Mon, 3 May 2021
(Acts 14:19-28; Ps.145:10-13,21; Jn.14:27-31)
“We must undergo many trials if we are to enter into the reign of God.”
“With this instruction” Paul and Barnabas “gave their disciples reassurances, and encouraged them to persevere in the faith.” Their apostolic journey has been a witness that the road to the Lord is wrought with difficulties, but that it bears great fruit. These apostles are pursued from towns in which they have preached by those who would destroy them and their word. Paul is stoned, seemingly unto death. But their trials do not dissuade these apostles from retracing their steps through the very towns from which they have been ejected and installing elders, priests, in each one, “commend[ing] them to the Lord in whom they had put their faith.” And so they arrived again at the place “where they had first been commended to the favor of God for the task they had now completed.” Now they are able to relate in joy “all that God had helped them accomplish, and how He had opened the door of faith to the Gentiles,” perhaps the greatest feat of the growing Church, the Body of Christ on earth.

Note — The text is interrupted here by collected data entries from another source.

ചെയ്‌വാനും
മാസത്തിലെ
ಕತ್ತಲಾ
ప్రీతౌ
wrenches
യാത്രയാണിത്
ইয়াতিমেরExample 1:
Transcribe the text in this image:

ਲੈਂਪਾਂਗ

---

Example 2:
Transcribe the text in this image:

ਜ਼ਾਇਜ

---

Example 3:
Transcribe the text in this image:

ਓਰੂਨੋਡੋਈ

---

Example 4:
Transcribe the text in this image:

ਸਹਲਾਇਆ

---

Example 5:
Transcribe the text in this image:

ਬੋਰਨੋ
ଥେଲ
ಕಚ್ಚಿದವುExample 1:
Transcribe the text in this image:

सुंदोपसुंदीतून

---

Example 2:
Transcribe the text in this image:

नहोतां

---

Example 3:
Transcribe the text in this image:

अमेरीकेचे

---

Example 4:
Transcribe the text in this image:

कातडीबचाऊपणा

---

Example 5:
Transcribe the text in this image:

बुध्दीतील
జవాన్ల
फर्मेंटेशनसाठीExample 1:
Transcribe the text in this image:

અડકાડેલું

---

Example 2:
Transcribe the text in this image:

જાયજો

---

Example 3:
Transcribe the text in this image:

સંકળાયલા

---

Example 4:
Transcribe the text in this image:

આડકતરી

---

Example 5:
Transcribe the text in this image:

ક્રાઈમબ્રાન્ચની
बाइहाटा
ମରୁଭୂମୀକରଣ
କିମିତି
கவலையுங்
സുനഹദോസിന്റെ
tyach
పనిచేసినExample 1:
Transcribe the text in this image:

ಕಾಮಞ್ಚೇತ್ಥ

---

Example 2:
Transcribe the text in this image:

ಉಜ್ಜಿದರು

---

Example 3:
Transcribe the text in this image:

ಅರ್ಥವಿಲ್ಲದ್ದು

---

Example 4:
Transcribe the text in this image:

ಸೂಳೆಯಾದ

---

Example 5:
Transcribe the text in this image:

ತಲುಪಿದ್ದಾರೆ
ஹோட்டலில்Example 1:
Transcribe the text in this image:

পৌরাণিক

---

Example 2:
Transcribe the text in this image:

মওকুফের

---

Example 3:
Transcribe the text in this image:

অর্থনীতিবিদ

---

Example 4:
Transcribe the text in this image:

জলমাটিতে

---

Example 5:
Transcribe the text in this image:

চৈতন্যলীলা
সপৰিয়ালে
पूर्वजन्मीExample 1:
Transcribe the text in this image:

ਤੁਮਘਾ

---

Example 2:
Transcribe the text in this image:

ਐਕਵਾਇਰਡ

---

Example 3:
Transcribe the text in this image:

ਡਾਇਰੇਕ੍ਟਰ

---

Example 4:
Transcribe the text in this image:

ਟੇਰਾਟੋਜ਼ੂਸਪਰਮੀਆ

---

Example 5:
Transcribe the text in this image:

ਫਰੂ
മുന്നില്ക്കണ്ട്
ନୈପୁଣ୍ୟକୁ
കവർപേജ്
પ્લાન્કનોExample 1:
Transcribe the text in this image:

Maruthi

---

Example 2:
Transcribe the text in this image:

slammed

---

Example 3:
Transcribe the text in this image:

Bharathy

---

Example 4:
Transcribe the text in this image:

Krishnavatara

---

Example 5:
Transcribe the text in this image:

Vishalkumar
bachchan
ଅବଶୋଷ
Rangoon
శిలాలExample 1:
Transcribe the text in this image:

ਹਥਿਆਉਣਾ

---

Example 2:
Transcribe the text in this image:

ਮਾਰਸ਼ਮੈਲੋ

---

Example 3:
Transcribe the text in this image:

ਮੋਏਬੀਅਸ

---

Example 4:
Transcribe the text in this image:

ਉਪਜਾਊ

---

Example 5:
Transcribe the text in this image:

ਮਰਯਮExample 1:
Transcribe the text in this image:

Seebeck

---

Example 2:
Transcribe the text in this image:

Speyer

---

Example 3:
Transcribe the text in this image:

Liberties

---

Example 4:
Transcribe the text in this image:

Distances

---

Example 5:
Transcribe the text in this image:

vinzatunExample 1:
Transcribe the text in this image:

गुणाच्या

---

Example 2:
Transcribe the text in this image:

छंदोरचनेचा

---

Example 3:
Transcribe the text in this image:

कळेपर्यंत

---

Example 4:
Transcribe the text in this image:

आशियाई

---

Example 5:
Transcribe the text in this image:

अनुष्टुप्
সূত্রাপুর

Of course, Jesus’ words to His disciples are the same as Paul’s: “‘Peace’ is my farewell to you, my peace is my gift to you,” Jesus says, and adds, “I do not give it to you as the world gives peace.” For the peace Jesus gives is deeper and abides eternally; it remains through any trial of the world for it is not dependent on the consolations that come from earthly things. And so He can assure them, “Do not be distressed or fearful.” He can freely invite them into the peace He possesses and to which He returns, as He retraces His steps back to the Father from whom He has come, whence He had first been commended to the favor of God for His mission. He knows they will suffer, even as He is about to suffer death at the hands of “the Prince of this world.” But He knows the devil’s power “has no hold” on Him, and would have us know Satan has no power over us either. For we are with Jesus; we are with the Father in heaven. And though we be as Paul in his persecutions, though we be stoned and “dragged… out of town” and left for dead, the Lord’s angels will surround us as Paul’s disciples surrounded him – as they come to Jesus in the tomb – and like Paul, and like our Lord, “before long” we shall get up and return to our call; and ultimately we shall rise from the dead to eternal life with Jesus, coming to the home He now prepares.

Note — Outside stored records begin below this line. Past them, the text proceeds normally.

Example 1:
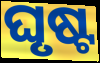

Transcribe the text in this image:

ଘୃଷ୍ଟ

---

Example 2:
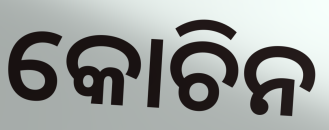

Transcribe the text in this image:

କୋଚିନ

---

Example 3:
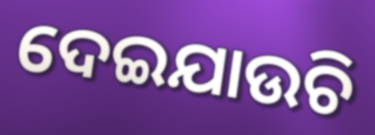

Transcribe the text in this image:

ଦେଇଯାଉଚି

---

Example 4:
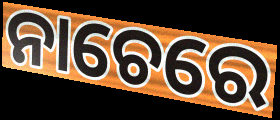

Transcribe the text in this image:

ନାଚେରେ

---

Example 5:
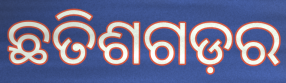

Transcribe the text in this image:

ଛତିଶଗଡ଼ରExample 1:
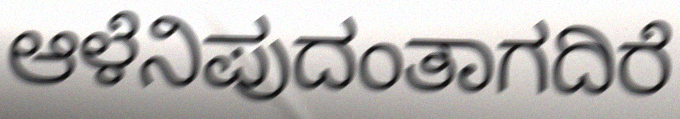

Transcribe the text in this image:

ಆಳೆನಿಪುದಂತಾಗದಿರೆ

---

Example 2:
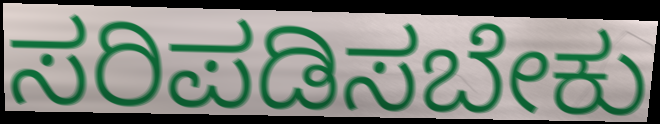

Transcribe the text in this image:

ಸರಿಪಡಿಸಬೇಕು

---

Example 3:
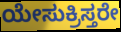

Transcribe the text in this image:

ಯೇಸುಕ್ರಿಸ್ತರೇ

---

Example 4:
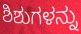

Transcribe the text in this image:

ಶಿಶುಗಳನ್ನು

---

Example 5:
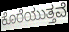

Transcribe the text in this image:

ಕೊರೆಯುತ್ತವೆ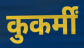
कुकर्मीं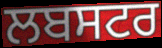
ਲਬਸਟਰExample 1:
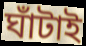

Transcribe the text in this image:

ঘাঁটাই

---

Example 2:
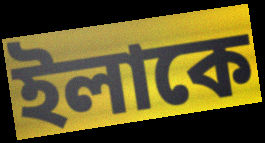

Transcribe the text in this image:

ইলাকে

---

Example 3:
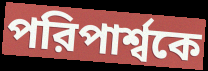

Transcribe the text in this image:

পরিপার্শ্বকে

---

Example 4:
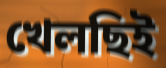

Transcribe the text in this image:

খেলছিই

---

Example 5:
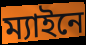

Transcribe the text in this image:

ম্যাইনেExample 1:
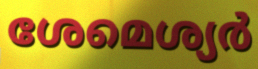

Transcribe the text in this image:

ശേമെശ്യർ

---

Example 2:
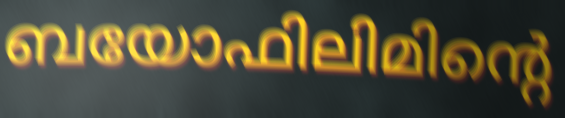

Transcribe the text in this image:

ബയോഫിലിമിന്റെ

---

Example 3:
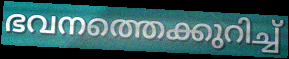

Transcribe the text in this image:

ഭവനത്തെക്കുറിച്ച്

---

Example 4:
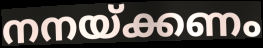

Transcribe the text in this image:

നനയ്ക്കണം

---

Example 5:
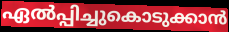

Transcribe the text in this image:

ഏൽപ്പിച്ചുകൊടുക്കാൻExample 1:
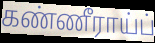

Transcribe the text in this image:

கண்ணீராய்ப்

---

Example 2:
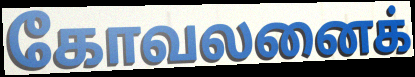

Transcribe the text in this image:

கோவலனைக்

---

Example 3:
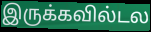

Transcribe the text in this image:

இருக்கவில்டல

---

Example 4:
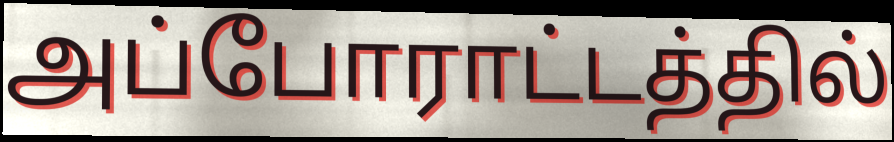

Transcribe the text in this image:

அப்போராட்டத்தில்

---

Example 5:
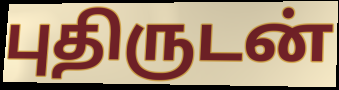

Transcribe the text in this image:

புதிருடன்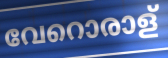
വേറൊരാള്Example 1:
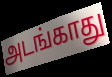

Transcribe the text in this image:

அடங்காது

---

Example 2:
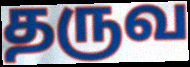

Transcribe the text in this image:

தருவ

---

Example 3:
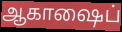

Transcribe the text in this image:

ஆகாஷைப்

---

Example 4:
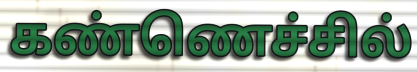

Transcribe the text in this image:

கண்ணெச்சில்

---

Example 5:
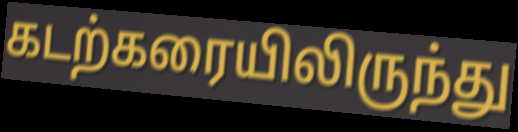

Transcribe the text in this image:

கடற்கரையிலிருந்துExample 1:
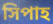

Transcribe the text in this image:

সিপাহ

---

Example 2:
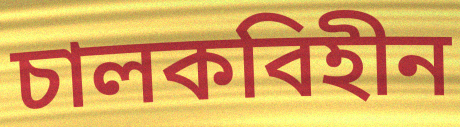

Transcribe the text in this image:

চালকবিহীন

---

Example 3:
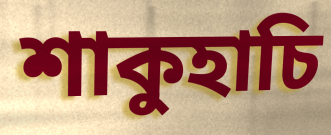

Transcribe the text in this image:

শাকুহাচি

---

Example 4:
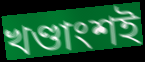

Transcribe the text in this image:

খণ্ডাংশই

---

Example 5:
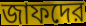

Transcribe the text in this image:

জাফদের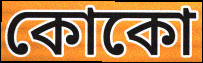
কোকো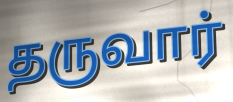
தருவார்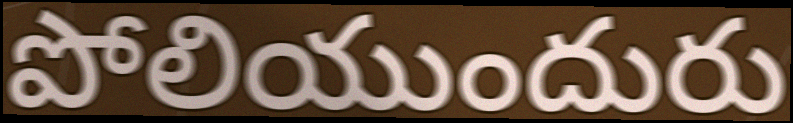
పోలియుందురు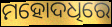
ମହୋଦଧିରେ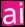
aiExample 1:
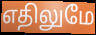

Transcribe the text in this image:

எதிலுமே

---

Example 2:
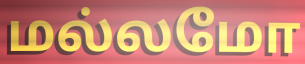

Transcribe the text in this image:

மல்லமோ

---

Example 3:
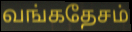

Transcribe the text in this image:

வங்கதேசம்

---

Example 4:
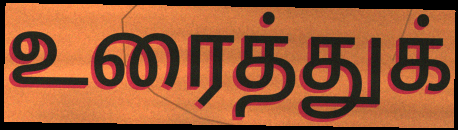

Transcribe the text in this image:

உரைத்துக்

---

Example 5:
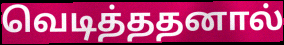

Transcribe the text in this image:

வெடித்ததனால்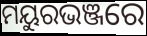
ମୟୁରଭଞ୍ଜରେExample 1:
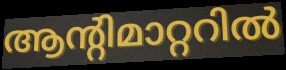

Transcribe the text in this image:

ആന്റിമാറ്ററിൽ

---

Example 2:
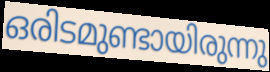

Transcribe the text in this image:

ഒരിടമുണ്ടായിരുന്നു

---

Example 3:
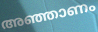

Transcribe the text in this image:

അഞ്ഞാണം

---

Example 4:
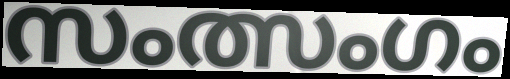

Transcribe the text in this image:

സംത്സംഗം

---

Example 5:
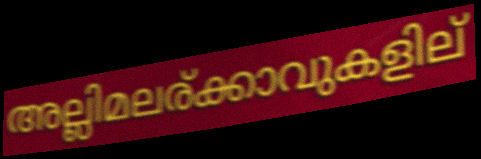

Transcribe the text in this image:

അല്ലിമലര്ക്കാവുകളില്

“I go away for a while and I come back to you,” Jesus assures His disciples, and asks them to be joyful that He returns to the greatness of the Father, whose “dominion endures through all generations.” And so, brothers and sisters, may our “mouth[s] speak the praise of the Lord” all our days; “may all flesh bless His holy name forever and ever.” Let us do as He commands and “discourse of the glory of [His] kingdom and speak of [His] might,” and that power will enable us to endure all things, and we shall be brought at last into His reign.
O Lord, though it mean we must die,
let us be obedient to your command,
that we might enter your reign.
YHWH, let us discourse of the glory of your kingdom; let us carry your Word to the ends of the earth. Let us not fear the trials that must come to all who enter your reign but hold the peace Jesus offers ever in our hearts. Let us, too, come to you in Heaven.
Though we be stoned and left for dead, we shall rise up again, for you, O LORD, are with your disciples, surrounding them with your grace and protection. As Paul returned even to the towns from which he had been cast out, so let us be ready to enter every battle this world presents, knowing the power you give us is greater than any of this earth, for it overcomes even the Prince of darkness.
Let us give you thanks, O LORD, in all the works we do and so make known to all men your glory.